This blog is here for you to find fun learning activities to do with your children. We share great ideas we find and love on the Internet, as well as ideas we come up with on our own! We also like to share resources we find helpful.

To find ideas for your child, click on the age range blog label or on the theme/topic you are looking for (on the left side of the page). In each post, we try to list optimal age ranges for the activity, but you must judge for yourself if it is appropriate for your child. When you try an activity out, please comment and let us (and everyone else) know how your child liked it!

Friday, August 27, 2010

Independent Learning Time

When I taught, we always focused on teaching a skill and then giving the children time to practice the skill independently (this is the idea with centers and homework). I think this is an important idea to do at home, too. Once you've spent some time on teaching, it's important to take a step back and evaluate how much they've learned, what you still need to work on, and where they are having success. It's hard to do that and get a clear picture when you stand over/next to them and guide them. At some point necessary to let them show you what they can do.
Each (okay, most) day we spend one on one or two on one time together learning some new skill, letter, number, and practice it together. When I am working on dinner, I do something with the girls that we call Tray Time. We call it that because they are asked to stay on the blanket and work on activities on trays. That way they are within eyesight, I can help them if they need, but I can also back off and not hover. So how does it work? It's somewhat related to the posts about Learning Trays/Baskets that Manda did. We also use lunch type plastic trays. I got mine from Oriental Trading.
They review any skill/game we've previously worked on, but independently this time. I spread out a blanket for each of them. This is what they do when I am cooking dinner most nights.

Here's the basics:
*We spread out a blanket, and I put a few activities out for them to work on. My one year old doesn't get many trays yet, but the 3 year old does and has for a while now. I set a timer and they work until the timer goes off. I stop every few minutes to check on them or interact, monitoring their progress and encouraging them, but not really interfering.

Here's some examples of activities:
Stringing blocks (this is a Melissa and Doug set)

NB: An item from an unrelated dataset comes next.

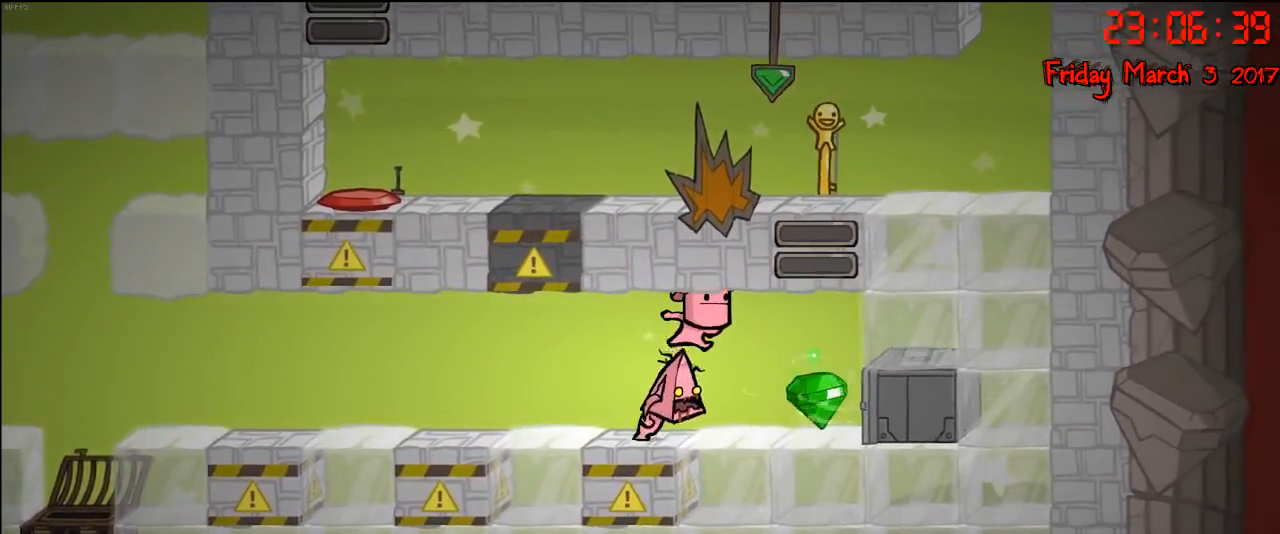
{"buttons": [], "left_stick": "right", "right_stick": "center", "events": []}
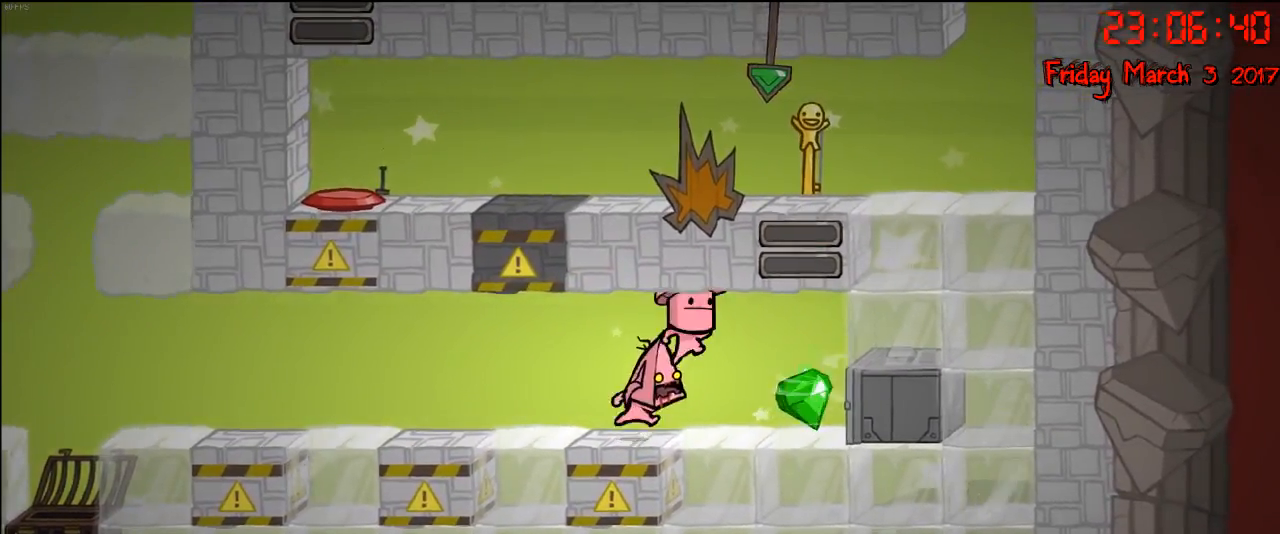
{"buttons": [], "left_stick": "right", "right_stick": "center", "events": []}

Magnets on a cookie/baking sheet. I give her family pictures a lot. They can sort, or just play.Fridge magnet sets, like the animal matching or the alphabet.For my 3 year old, I set out the trays on a blanket (she likes to spread waaaaay out otherwise). This particular day she worked on a memory game (I break them up into individual baggies to match, otherwise using the entire game for her is very overwhelming).Stamping sets...a blank piece of paper, washable stamp pads w/ numbers, letters, shapes, etc glued to the end of pill bottles. They are easier to grasp when glued to something with more of a handle for them to grab onto. Playdough is another good option. I give her one or 2 colors, one or 2 tools and let her create. At the end, I can just shake off the tiny pieces outside so they don't get on the floor.

So what other kinds of activities are appropriate? First consider your child's age, what you've been working on together, and what would be realistic for them. I wouldn't give playdough to my one year old without direct supervision because she likes to eat playdough. :)

Remember, it DOESN'T HAVE TO BE FANCY!! I do recommend starting with 1-2 trays and teaching them not to start a new tray until another one is cleaned up completely.

Some ideas:

  • Coloring book and a few crayons
  • Chalk board and chalk
  • Paint with water
  • Shaving cream on cookie sheet
  • Magnets
  • Matching card games
  • Sorting puffs by color, shape, size
  • Transferring an item (like puffs) into new containers with tweezers, tongs, etc
  • puzzles
  • Do-A-Dot markers
  • Lacing cards
  • Lacing beads on pipe cleaners
  • Rolling dice and counting the dots
  • Play items, like cars, dolls, dollhouse
  • Playdough
  • Dominoes (We have princess dominoes)
  • Blocks to stack
  • Legos, Duplos
  • Electronic games
  • A stack of books (not recommended if you have crayons out at the same time for a young child...coloring book and coloring IN a book is a little confusing)
  • Clothespin games (at tot school blog)
  • Stamping
  • Gluing w/ a glue stick (like leaves on a tree)
  • Practice pouring (I started this with pouring beads out of a container, rather than w/ liquid) or they practice pouring their own snack in a bowl
  • Pen and paper
  • Counting activies, like described on the blog
  • Any homemade game or something that uses fine motor skills!


tjoyy said...

this is a great post

Sheryl Creeden said...

What a great idea! I'm definitely going to start doing this with my 3 year old daughter! Thanks for sharing.

Kristy Powers said...

Fantastic details! This will help me a lot!